# [Selected passage]
***

ACSC Warns of Active cPanel CVE-2026-41940 Exploitation in Australia

ASD’s ACSC warned on 1 May 2026 that attackers are actively exploiting CVE-2026-41940, a critical authentication bypass in cPanel and WHM, against Australian organisations. Updated 25 June 2026.
The ACSC critical alert followed vendor patches released 30 April 2026 and reporting from Cyber Daily that Australian hosting environments were targeted.
Small businesses on shared or reseller hosting may not know they depend on cPanel until a provider email arrives. Treat this as a supply-chain incident if you outsource website administration.
What the vulnerability allows
CVE-2026-41940 is an authentication bypass in cPanel and WHM session handling rated CVSS 9.8. Unauthenticated remote attackers can gain administrative access and potentially execute code on the control panel host, affecting every site on that server.
cPanel’s security update notes all versions after 11.40 were affected until patched builds shipped 28 April 2026. WP Squared instances up to a specified version were also in scope.

***

# [Dataset records]
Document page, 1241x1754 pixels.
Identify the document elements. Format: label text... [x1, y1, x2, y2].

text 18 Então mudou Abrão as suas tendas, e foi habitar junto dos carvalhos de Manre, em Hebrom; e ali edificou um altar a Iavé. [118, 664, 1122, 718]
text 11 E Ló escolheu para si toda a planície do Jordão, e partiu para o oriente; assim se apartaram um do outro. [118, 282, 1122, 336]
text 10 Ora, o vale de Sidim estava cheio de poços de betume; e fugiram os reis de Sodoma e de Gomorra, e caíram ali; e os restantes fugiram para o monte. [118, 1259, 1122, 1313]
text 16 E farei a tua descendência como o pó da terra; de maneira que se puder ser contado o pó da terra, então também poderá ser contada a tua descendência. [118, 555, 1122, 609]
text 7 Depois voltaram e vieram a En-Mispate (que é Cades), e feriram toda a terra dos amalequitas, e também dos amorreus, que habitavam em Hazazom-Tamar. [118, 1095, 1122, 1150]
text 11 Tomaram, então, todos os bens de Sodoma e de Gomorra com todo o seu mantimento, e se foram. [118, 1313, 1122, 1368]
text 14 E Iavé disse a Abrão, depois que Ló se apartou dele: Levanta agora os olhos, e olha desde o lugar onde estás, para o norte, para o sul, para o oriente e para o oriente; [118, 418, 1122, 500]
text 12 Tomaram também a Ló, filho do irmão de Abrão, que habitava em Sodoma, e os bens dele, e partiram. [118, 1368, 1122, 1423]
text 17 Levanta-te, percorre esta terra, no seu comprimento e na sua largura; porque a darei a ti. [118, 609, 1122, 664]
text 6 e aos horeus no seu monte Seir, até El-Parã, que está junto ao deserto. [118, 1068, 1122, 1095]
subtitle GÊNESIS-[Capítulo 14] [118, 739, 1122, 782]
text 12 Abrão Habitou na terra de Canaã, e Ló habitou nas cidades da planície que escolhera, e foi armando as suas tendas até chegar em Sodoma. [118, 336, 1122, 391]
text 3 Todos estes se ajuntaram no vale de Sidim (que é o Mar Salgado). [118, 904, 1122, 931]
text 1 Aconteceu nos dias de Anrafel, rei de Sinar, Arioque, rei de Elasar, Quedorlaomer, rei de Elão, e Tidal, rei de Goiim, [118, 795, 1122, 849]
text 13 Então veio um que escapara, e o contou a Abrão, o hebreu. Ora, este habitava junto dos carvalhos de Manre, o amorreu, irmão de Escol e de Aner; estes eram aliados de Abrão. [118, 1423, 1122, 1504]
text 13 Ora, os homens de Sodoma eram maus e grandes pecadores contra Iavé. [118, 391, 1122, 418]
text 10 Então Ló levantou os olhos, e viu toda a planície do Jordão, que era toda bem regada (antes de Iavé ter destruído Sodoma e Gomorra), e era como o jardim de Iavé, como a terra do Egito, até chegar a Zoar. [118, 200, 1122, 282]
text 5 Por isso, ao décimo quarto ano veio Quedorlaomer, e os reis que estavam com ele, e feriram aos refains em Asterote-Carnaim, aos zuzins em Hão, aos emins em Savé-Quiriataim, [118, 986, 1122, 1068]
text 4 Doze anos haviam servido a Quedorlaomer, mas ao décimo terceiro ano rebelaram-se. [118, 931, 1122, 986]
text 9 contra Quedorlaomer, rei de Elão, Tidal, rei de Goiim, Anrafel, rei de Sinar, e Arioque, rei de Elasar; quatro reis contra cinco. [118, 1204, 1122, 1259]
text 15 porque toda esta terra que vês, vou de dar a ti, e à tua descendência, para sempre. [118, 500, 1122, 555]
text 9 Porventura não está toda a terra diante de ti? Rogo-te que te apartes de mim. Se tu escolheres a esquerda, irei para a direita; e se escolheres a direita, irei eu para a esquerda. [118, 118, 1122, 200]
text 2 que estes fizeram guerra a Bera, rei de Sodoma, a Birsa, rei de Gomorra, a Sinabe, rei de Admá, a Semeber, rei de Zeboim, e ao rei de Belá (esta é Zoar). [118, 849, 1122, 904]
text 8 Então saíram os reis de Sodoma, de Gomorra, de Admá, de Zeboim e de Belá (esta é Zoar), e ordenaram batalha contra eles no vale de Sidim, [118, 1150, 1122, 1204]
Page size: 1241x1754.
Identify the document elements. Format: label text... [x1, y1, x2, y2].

***

# [Aim A]
Revise the cPanel vulnerability alert starting at "Small businesses on" and ending at "on that server.", substituting "managed hosting" for "shared or reseller hosting".
# [Aim B]
For each statement below, state whether it agrees with the cPanel vulnerability alert, answering yes or no and quoting the deciding words: (i) The ACSC issued its warning on 1 May 2026. (ii) The vulnerability carries a CVSS rating of 9.8. (iii) Attackers must already be authenticated to exploit the vulnerability.

# [Correct answer A]
Small businesses on managed hosting may not know they depend on cPanel until a provider email arrives. Treat this as a supply-chain incident if you outsource website administration.
What the vulnerability allows
CVE-2026-41940 is an authentication bypass in cPanel and WHM session handling rated CVSS 9.8. Unauthenticated remote attackers can gain administrative access and potentially execute code on the control panel host, affecting every site on that server.

# [Correct answer B]
(i) Yes: "ASD’s ACSC warned on 1 May 2026"
(ii) Yes: "rated CVSS 9.8"
(iii) No: "Unauthenticated remote attackers can gain administrative access"